I wonder if my body temperature is so warm only because I’ve been sleeping next to my heater under warm blankets. I wait 30 minutes and take my temperature again. 102.4, how does someone increase in temperature that quickly? I start shaking and shivering violently and it’s making my body and head ache. I’m trying to decide whether I should go somewhere tonight or in the morning. I take my temperature again fifteen minutes later: 103.5.
I call my mom, crying now both from pain and fear, asking her to take me to the hospital. She tells me that she’ll be there soon and to keep monitoring my temperature.
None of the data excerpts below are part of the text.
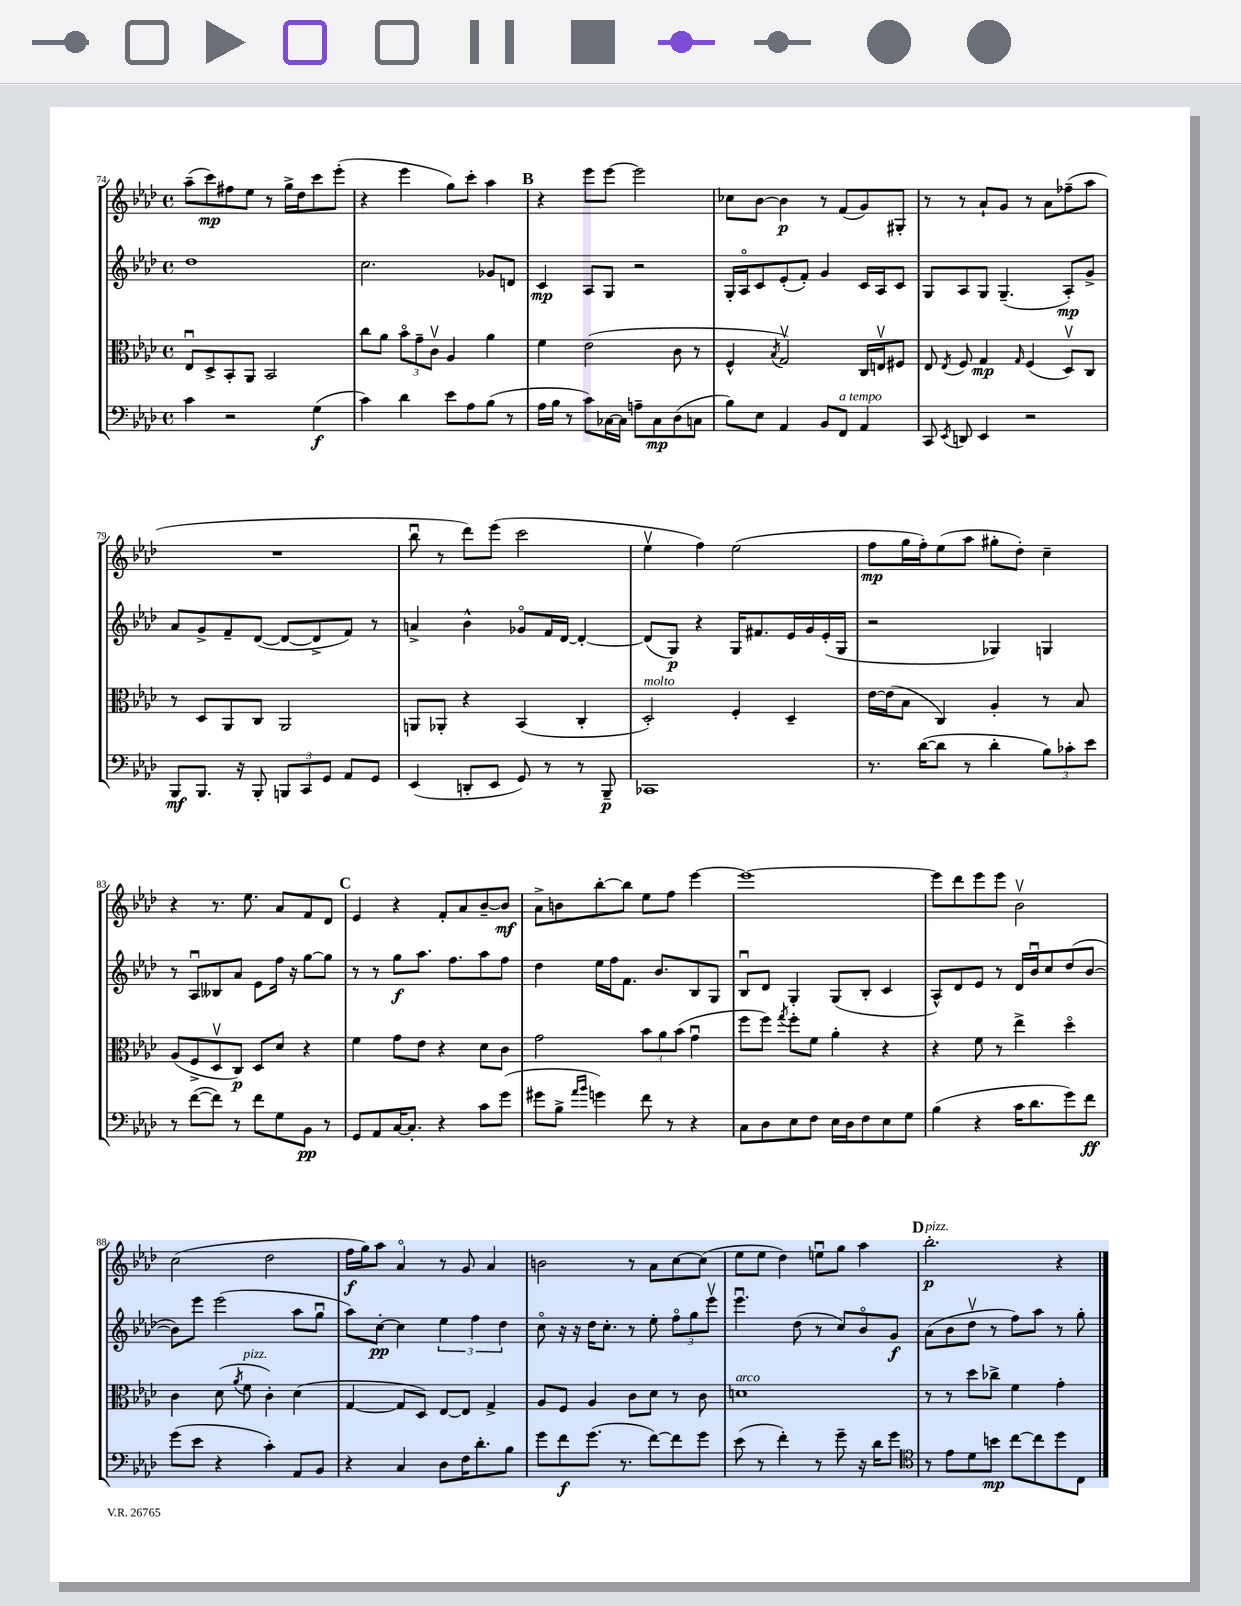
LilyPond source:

<<
\new StaffGroup <<
\new Staff = "s0" {
    \clef treble \key aes \major \defaultTimeSignature \time 4/4
    \autoBeamOff aes''8[--( c'''8\mp) fis''8 ees''8] r8 g''16[-> des''16 c'''8 ees'''8]-.( |
    r4 ees'''4 g''8[) c'''8]-. aes''4 |
    \mark \markup { \bold "B" } r4 ees'''8[ ees'''8]~ ees'''2 |
    ces''8[ bes'8]~ bes'4\p r8 f'8[( g'8) gis8]-. |
    r8 r8 aes'8[-! g'8] r8 aes'8[ fes''8--( aes''8] |
    R1 |
    bes''8\downbow r8 des'''8[) ees'''8]( c'''2 |
    ees''4\upbow f''4) ees''2( |
    f''8[\mp g''16 f''16-.) ees''8( aes''8] gis''8[-. des''8]-.) c''4-- |
    r4 r8. ees''8. aes'8[ f'8 des'8] |
    \mark \markup { \bold "C" } ees'4 r4 f'8[-. aes'8 bes'8~-- bes'8]\mf |
    aes'8[-> b'8 bes''8~-. bes''8] ees''8[ f''8] ees'''4~ |
    ees'''1~ |
    ees'''8[ des'''8 ees'''8 ees'''8] bes'2\upbow |
    c''2( des''2 |
    f''16[\f g''16) aes''8] aes'4\flageolet r8 g'8 aes'4 |
    b'2 r8 aes'8[ c''8~ c''8]( |
    ees''8[ ees''8] des''4) e''8[\downbow g''8] aes''4 |
    \mark \markup { \bold "D" } bes''2.-.\p^\markup { \italic "pizz." } r4 \bar "|." |
}
\new Staff = "s1" {
    \clef treble \key aes \major \defaultTimeSignature \time 4/4
    \autoBeamOff des''1 |
    c''2. ges'8[ d'8] |
    \mark \markup { \bold "B" } c'4\mp aes8[ g8] r2 |
    g16[-. aes16\flageolet c'8 ees'8-.( f'8]-.) g'4 c'16[ aes16 c'8] |
    g8[ aes8 g8] g4.--( aes8[-.\mp) g'8]-> |
    aes'8[ g'8-> f'8-- des'8]~( des'8[~ des'8-> f'8]) r8 |
    a'4-> bes'4-^ ges'8[\flageolet f'16 des'16]~ des'4~-. |
    des'8[( g8]\p) r4 g16[ fis'8. ees'16 g'16 ees'16-.( g16] |
    r2 ges4) g4 |
    r8 aes8[\downbow beses8 aes'8] ees'8[ f''16] r16 g''8[~ g''8] |
    \mark \markup { \bold "C" } r8 r8 g''8[\f aes''8.] f''8.[ aes''8 f''8] |
    des''4 ees''16[ f''16 f'8.] bes'8.[ bes8 g8] |
    bes8[\downbow des'8] g4-. g8[( bes8]-. c'4 |
    aes8[-^) des'8 ees'8] r8 des'16[ bes'16\downbow c''8 des''8( bes'8]~ |
    bes'8[) ees'''8] ees'''2( aes''8[ g''8]\downbow |
    aes''8[) c''8]~-.\pp c''4 \tuplet 3/2 { ees''4 f''4 des''4 } |
    c''8\flageolet r16 r16 des''16[ c''8.]-. r8 ees''8-. \tuplet 3/2 { f''8[\flageolet g''8 ees'''8]\upbow } |
    ees'''4.\downbow des''8( r8 c''8[) bes'8\flageolet g'8]\f |
    \mark \markup { \bold "D" } aes'8[( bes'8 des''8]\upbow r8 f''8[) aes''8] r8 g''8-. \bar "|." |
}
\new Staff = "s2" {
    \clef alto \key aes \major \defaultTimeSignature \time 4/4
    \autoBeamOff ees8[\downbow des8-> bes,8-. aes,8] bes,2 |
    c''8[ aes'8] \tuplet 3/2 { bes'8[\flageolet g'8-- c'8]\upbow } aes4 aes'4 |
    \mark \markup { \bold "B" } f'4 ees'2( c'8 r8 |
    f4-^ \acciaccatura { bes8 } g2\upbow) c16[ e16\upbow fis8] |
    ees8 \acciaccatura { ees8 } f8 g4\mp \grace { g16 } f4( des8[\upbow) c8] |
    r8 des8[ aes,8 c8] aes,2 |
    a,8[ aes,8]-. r4 bes,4( c4-. |
    des2-.^\markup { \italic "molto" }) f4-. des4-- |
    ees'16[~ ees'16( bes8] c4) aes4-. r8 bes8 |
    aes8[( f8-> des8\upbow c8]\p) des8[ des'8] r4 |
    \mark \markup { \bold "C" } f'4 g'8[ ees'8] r4 des'8[ c'8] |
    g'2 \tuplet 3/2 { bes'8[ aes'8 bes'8]( } g'4\downbow |
    f''8[ f''8]) \acciaccatura { g''8 } f''8[-. f'8] aes'4-. r4 |
    r4 f'8 r8 ees''4-> des''4\flageolet |
    c'4 des'8( \acciaccatura { aes'8 } f'8^\markup { \italic "pizz." } c'4-.) des'4( |
    g4~ g8[ des8]) ees8[~ ees8] g4-> |
    aes8[ f8] aes4 c'8[ des'8] r8 c'8 |
    d'1^\markup { \italic "arco" } |
    \mark \markup { \bold "D" } r8 r8 des''8[ ces''8]-> f'4 g'4-. \bar "|." |
}
\new Staff = "s3" {
    \clef bass \key aes \major \defaultTimeSignature \time 4/4
    \autoBeamOff c'4 r2 g4\f( |
    c'4) des'4 ees'8[ aes8 bes8]( r8 |
    \mark \markup { \bold "B" } aes16[ bes16] r8 c'8[) ces16~ ces16] a8[-- ces8\mp des8( c8] |
    bes8[) ees8] aes,4 bes,8[ f,8]^\markup { \italic "a tempo" } aes,4 |
    c,8 \acciaccatura { ees,8 } d,8 ees,4 r2 |
    bes,,8[\mf bes,,8.] r16 bes,,8-. \tuplet 3/2 { b,,8[ c,8 g,8] } aes,8[ g,8] |
    ees,4( d,8[-. ees,8] g,8) r8 r8 bes,,8--\p |
    ces,1 |
    r8. des'16[~( des'8] r8 des'4-. \tuplet 3/2 { bes8[) ces'8-. ees'8] } |
    r8 f'8[~( f'8]) r8 f'8[ g8 bes,8]\pp r8 |
    \mark \markup { \bold "C" } g,8[ aes,8 c16~ c8.]-. r4 c'8[ g'8]( |
    gis'8[ bes8]-> \grace { aes'16[ bes'16] } g'4) f'8 r8 r4 |
    c8[ des8 ees8 f8] ees16[ des16 f8 ees8 g8] |
    bes4( r4 c'16[ des'8. g'8) f'8]\ff |
    g'8[( ees'8] r4 c'4-.) aes,8[ bes,8] |
    r4 c4 des8[ f16 des'8.-. bes8] |
    g'8[ f'8\f g'8.]( r8. f'8[~) f'8 g'8] |
    ees'8( r8 f'4-.) r8 g'8-- r16 des'16[ g'8] |
    \mark \markup { \bold "D" } \clef tenor r8 ees'8[ des'8 b'8]\mp c''8[~ c''8 des''8 c8] \bar "|." |
}
>>
>>
\layout { \context { \Score currentBarNumber = #74 } }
I call a friend just to have someone to talk to in the meantime.
In the half hour it takes my mom to get to my apartment, my temperature’s gone up again to 103.9 and we rush to the hospital. Before the doctor will even talk about the rest of my symptoms, he gives me medicine to reduce my fever. It brings me back down to a cool 103.4. At least it keeps me out of brain damage zone. After being examined they determine that I have a kidney infection.
Antibiotics, fluids, and rest… and rest. I don’t think I’ve been awake for a solid hour since Tuesday night. The thing that I’m learning here, besides the fact that kidney infections unequivocally suck, is that while my past certainly effects how I look at things now, I have to learn to move on and remember that circumstances are different now. I don’t hurt for inexplicable reasons anymore. Pain has causes and cures.
Clearly I’ve been struggling with this concept for a while. It took me far too long to realize that there really was something wrong with my IUD.
While I was proud of myself to responding right away to the fever, I probably should have known before then that the pain was indicative of more than a cramp or hunger. It’s one of the things I continue to struggle with as I work on getting healthier.
There is a learning curve for everything. You want the touchdown but we need to be patient and recognize that any movement in the direction of the goal (or whatever it is where the touchdown takes place) is progress. I know the tendency to to too hard on myself for not being at my goal already to not recognize important progress. And this all-or-none thinking can actually have more damage because we think "if I'm not 100% there, what's the point in doing it at all?" Baby steps, my dear
Also, to not be too hard on yourself. I had a roommate who was twig-thin and mistook a kidney infection for a backache and had her girlfriend rub her back. Not only was it an infection, but the back rub made things worse. The infection turned into an abcess and she spent Pride Weekend in the hospital. So while your past certainly influences how you interpret pain now, anyone no matter their past, can mistake dangerous pain for something innocuous. Which is why my jewish mom goes to the doctor for every ache and pain.